Une cohabitation avec une jeune personne apparaît donc comme une solution non négligeable pour le senior qui disposera ainsi d’une compagnie dynamique, propre à le stimuler du fait des nombreuses interactions sociales. Par ailleurs, la jeunesse elle-même sera porteuse de bien-être, en ce qu’elle représente le début de la vie, avec ses projets et ses espoirs pour l’avenir. La présence de l’étudiant apportera enfin une surveillance rapprochée, de sorte que toute difficulté rencontrée sera rapidement prise en charge et tout danger maîtrisable écarté.

Le jeune offrirait donc à la fois fraîcheur, maintien à domicile de la personne âgée et une relation sociale aussi riche qu’instructive (actualité, formation aux outils numériques…).

Pour les jeunes

Au-delà du marché de l’immobilier qui peut être particulièrement tendu suivant les villes, la plupart des étudiants disposent de ressources insuffisantes pour vivre et connaissent des situations précaires. Selon l’Observatoire nationale de la vie étudiante, en 2016, 22,7% des étudiants ont été confrontés à d’importantes difficultés financières dans l’année, quand une enquête de l’INSEE a rapporté que 20,8% se situaient sous le seuil de pauvreté la même année.

C’est pourquoi, aujourd’hui, il est proposé aux jeunes de moins de 30 ans un contrat par lequel ils ont la possibilité de vivre sous le même toit qu’une personne de plus de 60 ans, selon une contrepartie financière modeste et des « menus services ». L’arrêté du 13 janvier précise que les deux parties doivent être mues par les mêmes valeurs de respect et de solidarité, le jeune n’ayant jamais à « intervenir en substitution des professionnels d’aide et de soins à domicile ». Il bénéficie ainsi d’un logement à coût moindre, tout en échangeant avec une personne riche d’enseignements et d’expériences.

Ce procédé est toutefois fortement remis en question avec le Covid-19, particulièrement nuisible pour les seniors, et dont la propagation est difficilement maîtrisable.

Les freins causés par le coronavirus

Premières cibles du Covid-19, les personnes âgées rencontrent un isolement plus sévère encore : les visites des proches et de la famille se trouvent particulièrement réduites et les différentes cohabitations intergénérationnelles se disloquent par mesure de précaution. D’après une étude des Petits Frères des Pauvres, « 720.000 personnes âgées n’ont eu aucun contact avec leur famille pendant le confinement et 650.000 n’ont eu aucun confident ».

Par crainte d’être contaminés ou de contaminer, les binômes se séparent, et les étudiants retournent alors au sein de leur famille. La part des jeunes se proposant comme partie au contrat s’est considérablement réduite, tandis que la demande du côté des seniors a augmenté.
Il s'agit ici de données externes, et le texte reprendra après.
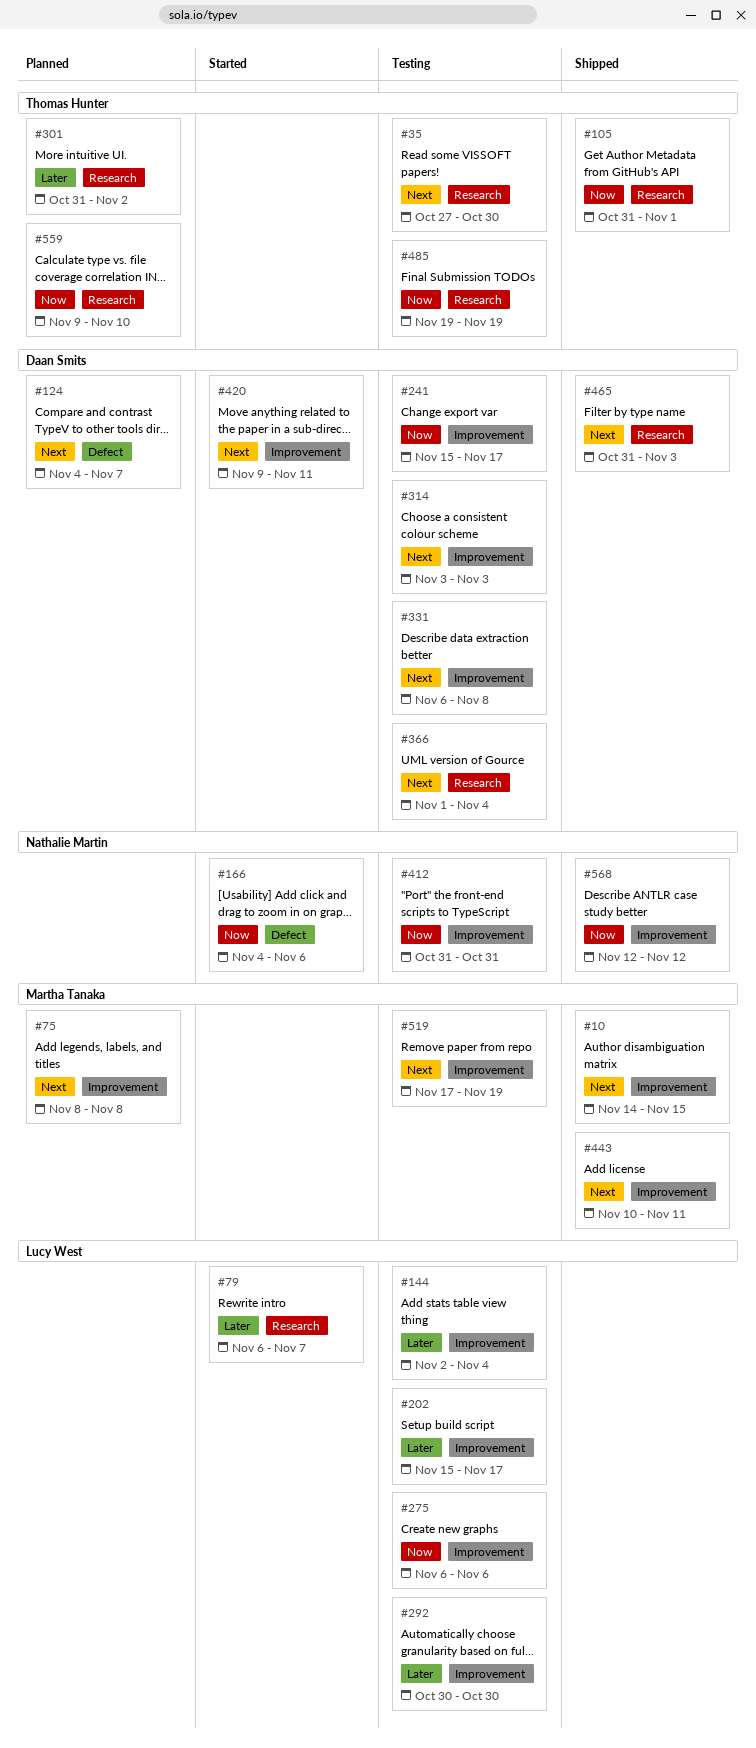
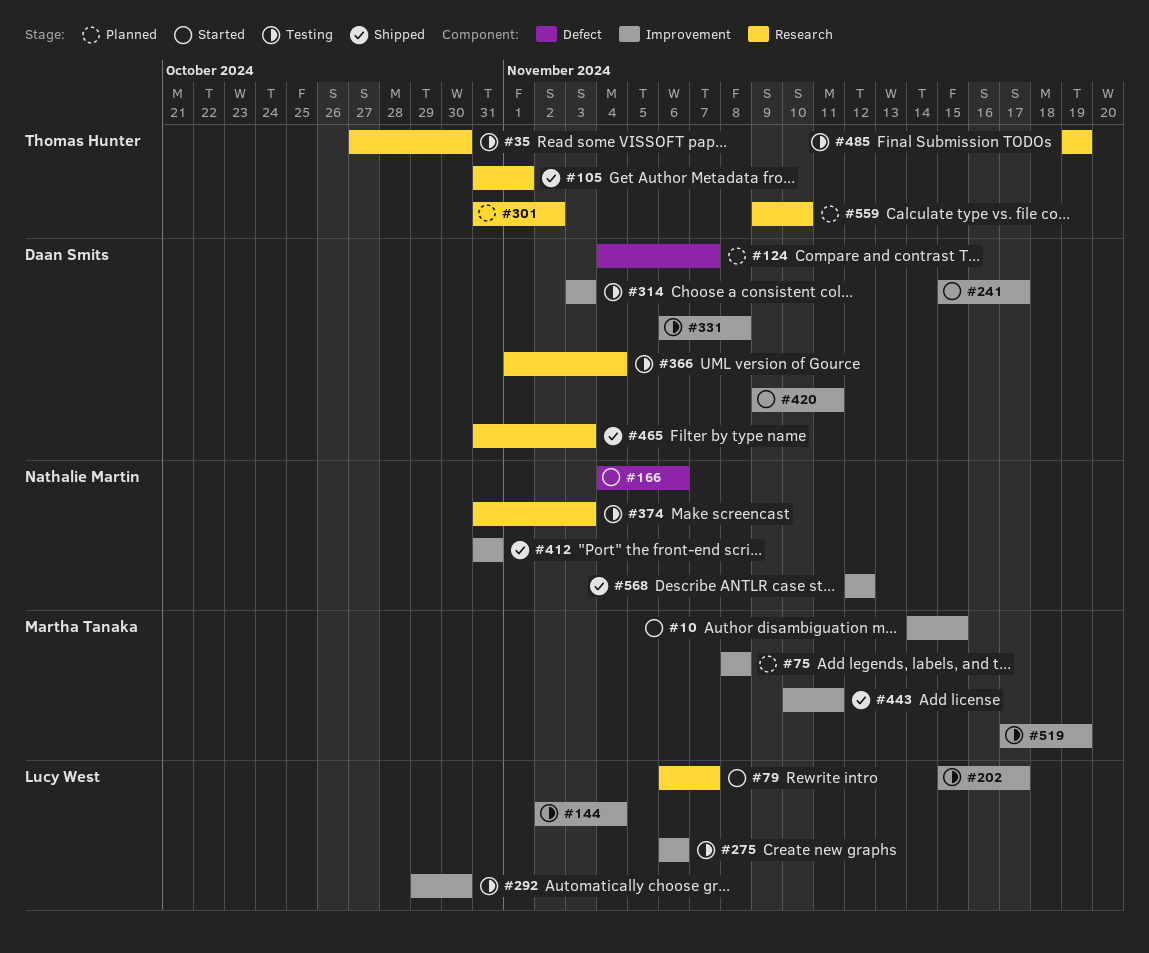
#10, status: Shipped -> Started
#241, status: Testing -> Started
#292, start: Oct 30 -> Oct 29
#374: none -> present
#412, status: Testing -> Shipped

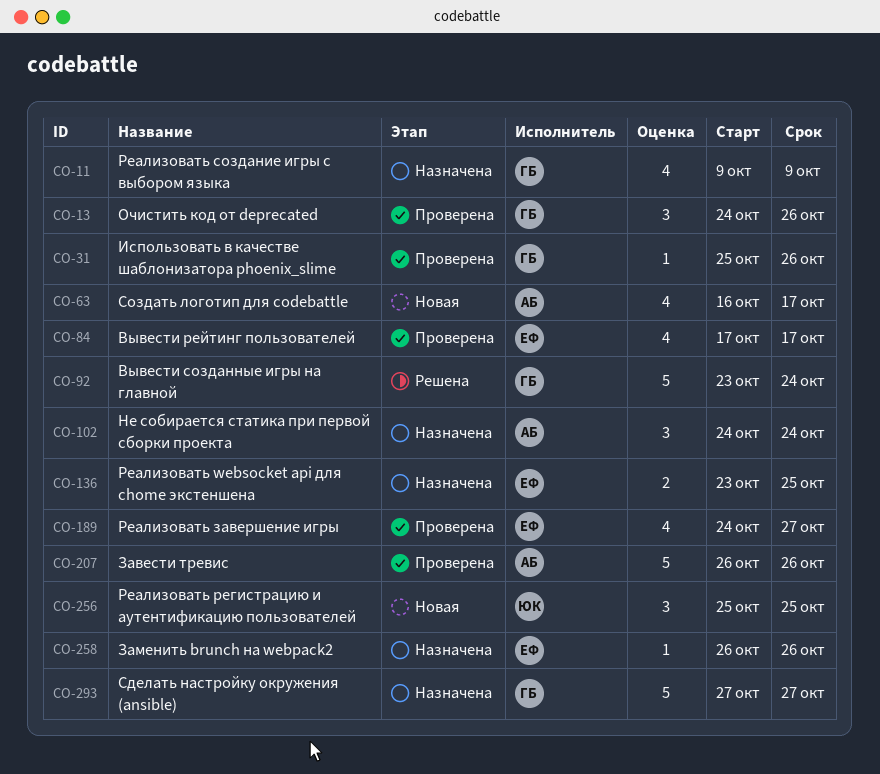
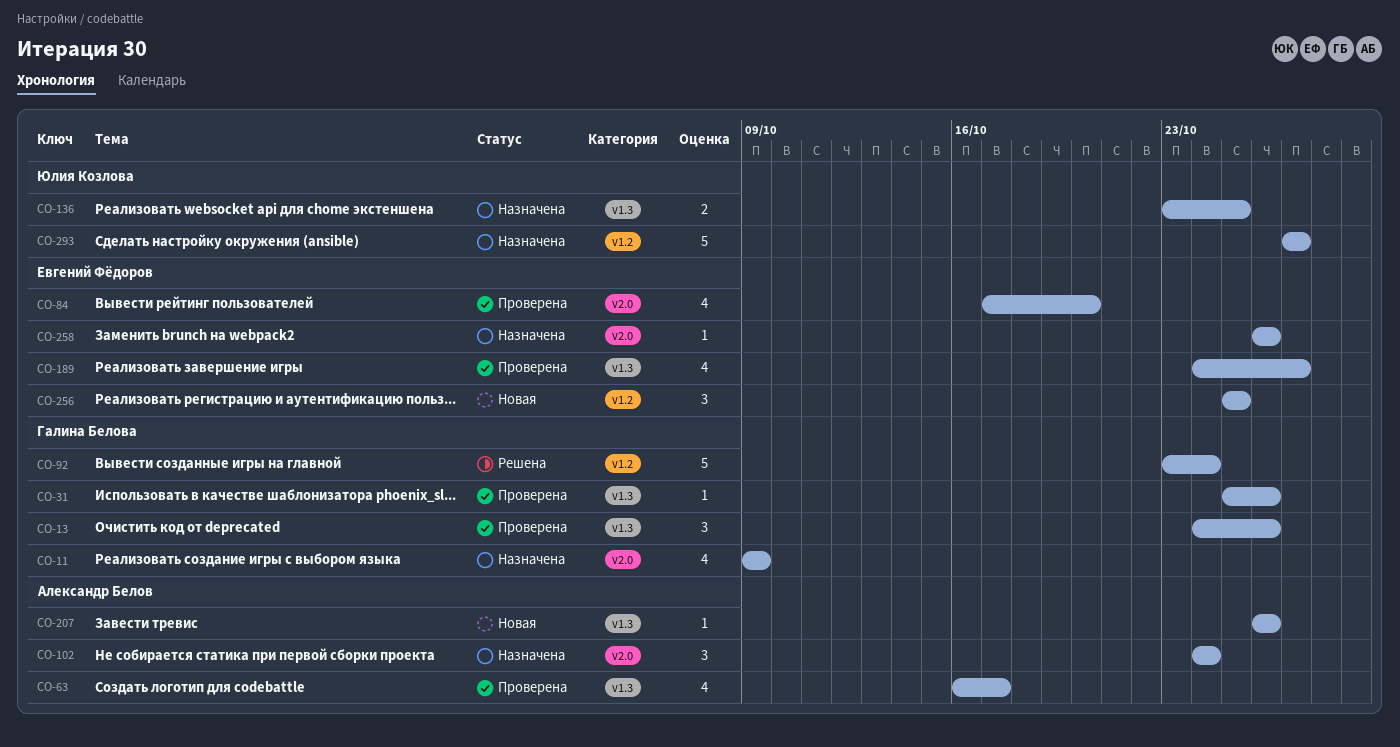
CO-63, status: Новая -> Проверена
CO-84, due: Oct 17 -> Oct 20
CO-136, owner: Евгений Фёдоров -> Юлия Козлова
CO-207, status: Проверена -> Новая
CO-207, estimate: 5 -> 1
CO-256, owner: Юлия Козлова -> Евгений Фёдоров
CO-293, owner: Галина Белова -> Юлия Козлова

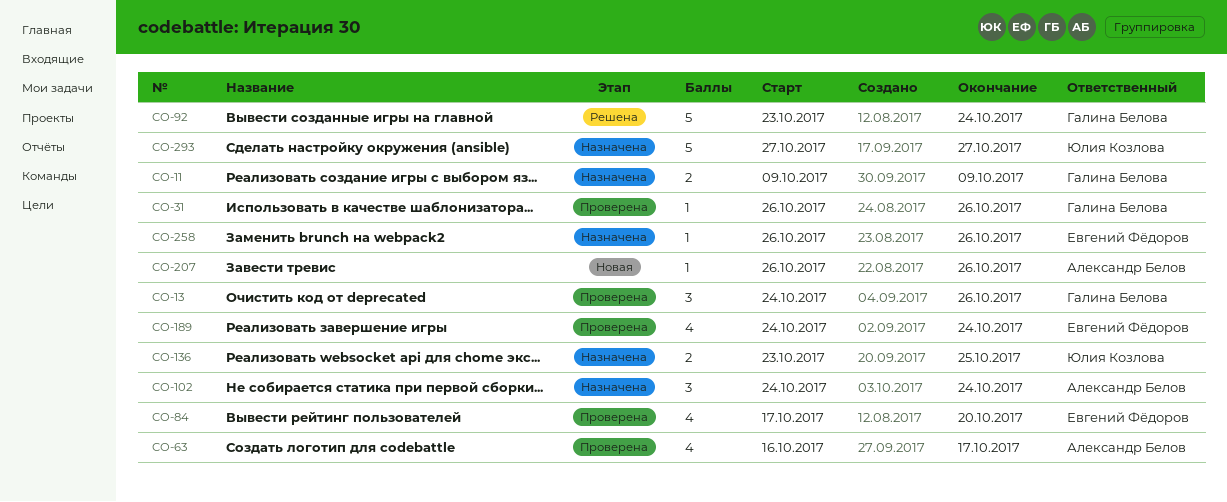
CO-11, estimate: 4 -> 2
CO-31, start: Oct 25 -> Oct 26
CO-189, due: Oct 27 -> Oct 24
CO-256: present -> none

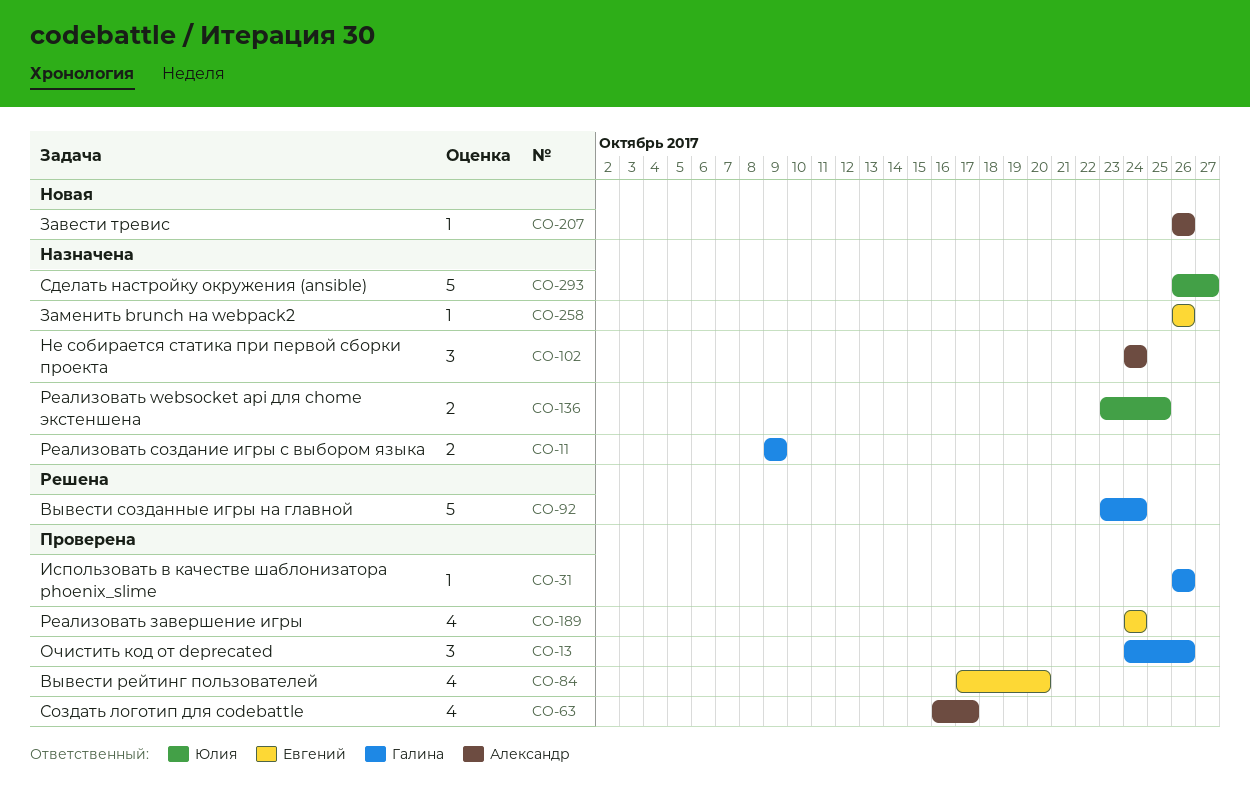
CO-293, start: Oct 27 -> Oct 26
Malgré le contexte sanitaire, cette cohabitation intergénérationnelle doit toutefois se maintenir pour le bien-être des seniors car la rupture du lien social nuit également à leur santé.

Le succès d’une telle entreprise dépend de la responsabilité de chacun, la conscience que protéger l’autre c’est notamment garder un mètre de distance, porter le masque chez soi et se laver systématiquement les mains en rentrant au domicile, après s’être mouché, s’être touché le nez, les yeux ou la bouche, ne pas s’embrasser, ni s’étreindre… Ce sont des gestes barrières, des gestes contraignants, mais c’est si peu de choses pour assurer l’équilibre de la personne âgée en période de coronavirus.